Jam pridem cui rauca cohors, cui tympana cedunt

Plebeia, et Phrygia vestitur bucca tiara.’

Juv. Sat. vi. 511.

Onesimus was still in evil case. Everywhere he was looked upon with suspicious eyes. The mass of the population felt an aversion for fugitive slaves, and such, at the first glance, they conjectured him to be. His dress was a slave’s dress—he had no means of changing it—and his hand still bore the bruises of the manacle. There was nothing for him to do but to beg his way, and he rarely got anything but scraps of food which barely sufficed to keep body and soul together. In those days there had long been visible that sure sign of national decadence,

‘Wealth, a monster gorged

‘Mid starving populations.’

‘Huge estates,’ says Pliny, ‘ruined Italy.’ Along the roads villas were visible here and there, among umbrageous groves of elm and chestnut, and their owners, to whom belonged the land for miles around, often did not visit these villas once in a year. Onesimus would gladly have laboured, but labour was a drug in the market. The old honest race of Roman farmers, who ate their beans and bacon in peace and plenty by fount and stream, and who each enlisted the services of a few free labourers and their sons, had almost entirely disappeared. The fields were tilled by gangs of slaves, whose only home was often an ergastulum, and who worked in chains.
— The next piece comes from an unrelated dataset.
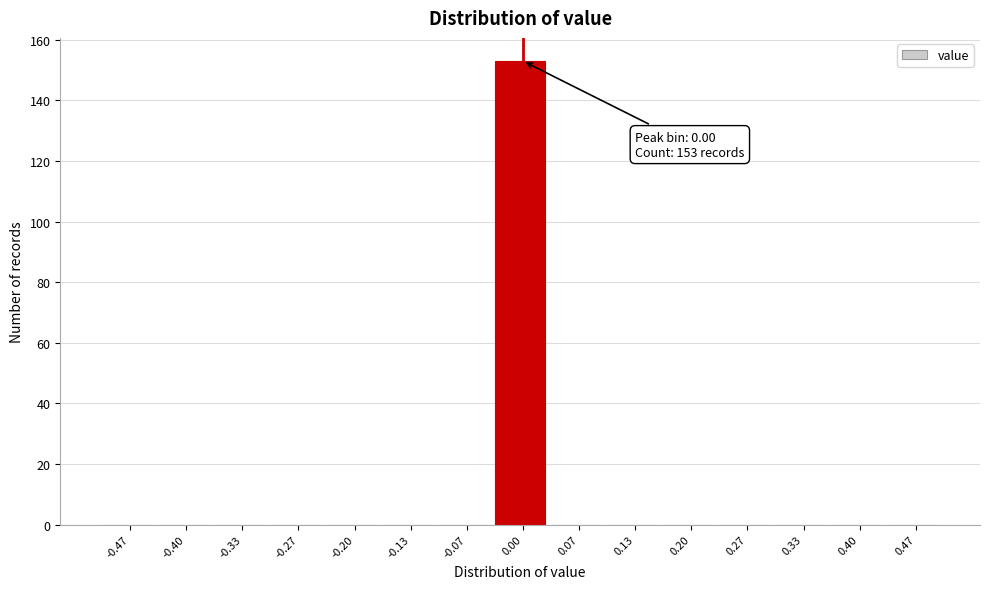

Which range on the x-axis has the tallest bar?

-0.03 to 0.03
Luxury surrounded itself with hordes of superfluous and vicious ministers; but these were mainly purchased from foreign slave-markets, and a slave who had already been in service was regarded as a veterator, up to every trick and villany—for otherwise no master would have parted with him. A good, honest, sober, well-behaved slave, on whose fidelity and love a master could trust, was regarded as a treasure; and happy were the nobles or wealthy knights and burghers who possessed a few such slaves to rid them from the terror of being surrounded by thieves and secret foes. But how was Onesimus, now for a second time a fugitive, to find his way again into any honourable household? As he thought of the fair lot which might have befallen him, he sat down by the dusty road and wept. He was hungry, and in rags. Life lay wasted and disgraced behind him, while the prospect of the future was full of despair and shame. He was a prodigal among the swine in a far country, and no man gave him even the husks to eat.
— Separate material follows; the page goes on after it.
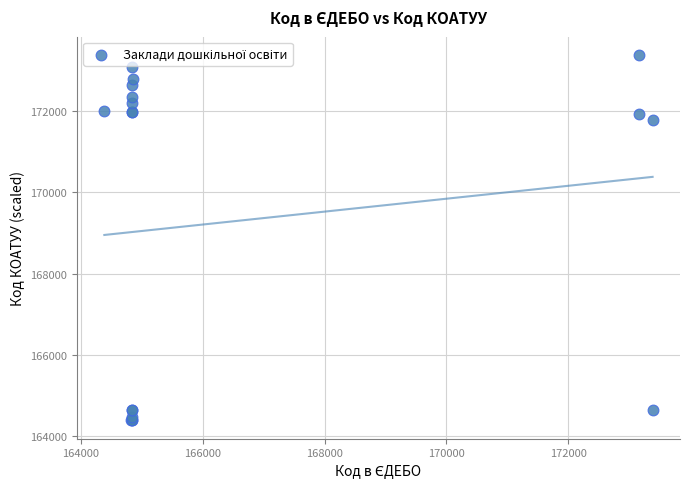

What Y value in the scatter plot is closest to 168885?

171772.7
Misery after misery assailed him. One night as he slept under a plane tree in the open air the wolves came down from the neighbouring hills, and he only saved his life from their hungry rage by the agility with which he climbed the tree. One day as he came near a villa to beg for bread he was taken for a spy of bandits. The slaves set a fierce Molossian dog upon him, and he would have been torn to pieces if he had not dropped on all fours, and confronted the dog with such a shout that the Molossus started back, and Onesimus had time to dash a huge stone against his snarling teeth, which drove him howling away.

For one who thus wandered through the country there were abundant proofs of the wretchedness and wickedness of the lower classes of Pagan life. He observed one day the blackened ruins of a large farm-house with its ricks and cattle-sheds, and not far from it he saw the white skeleton of a man chained to the hollow trunk of an aged fig-tree. The spot seemed to be shunned by all human beings, as though the curse of God were upon it. Onesimus was wandering curiously about it, and trying to appease his hunger with a few ears of corn from one of the half-burnt ricks, when the shout of a shepherd on a distant hill attracted his attention. He went to the man, who shared with him some of his black barley-bread, and told him that he had shouted to warn him from an ‘ill-omened and fatal place.’ ‘Why ill-omened and fatal?’ asked Onesimus. ‘The place belonged,’ answered the peasant, ‘to a master who had entrusted the care of it to a head slave. This man, though married, deserted his wife for a free woman of foreign extraction, whom his master had brought to the villa. The fury of his slave-wife turned into raging madness. She burnt all her husband’s accounts and possessions. She thrust a torch into every rick and barn, and when she saw the flames mount high, tied herself to her little son, and precipitated herself with him into a deep well. The master, furious at his losses, and shocked by such a tragedy, inflicted a terrible vengeance on the guilty slave. Stripping him naked, he chained him to the fig-tree, of which the hollow trunk had been the immemorial nest of swarms of bees. He smeared the wretch’s body with honey, and left him to perish.’ The bleaching skeleton had become the terror of the neighbourhood. No one dared to touch it, and the place, haunted with dark spirits of crime and retribution, was shunned far and wide as an accursed spot.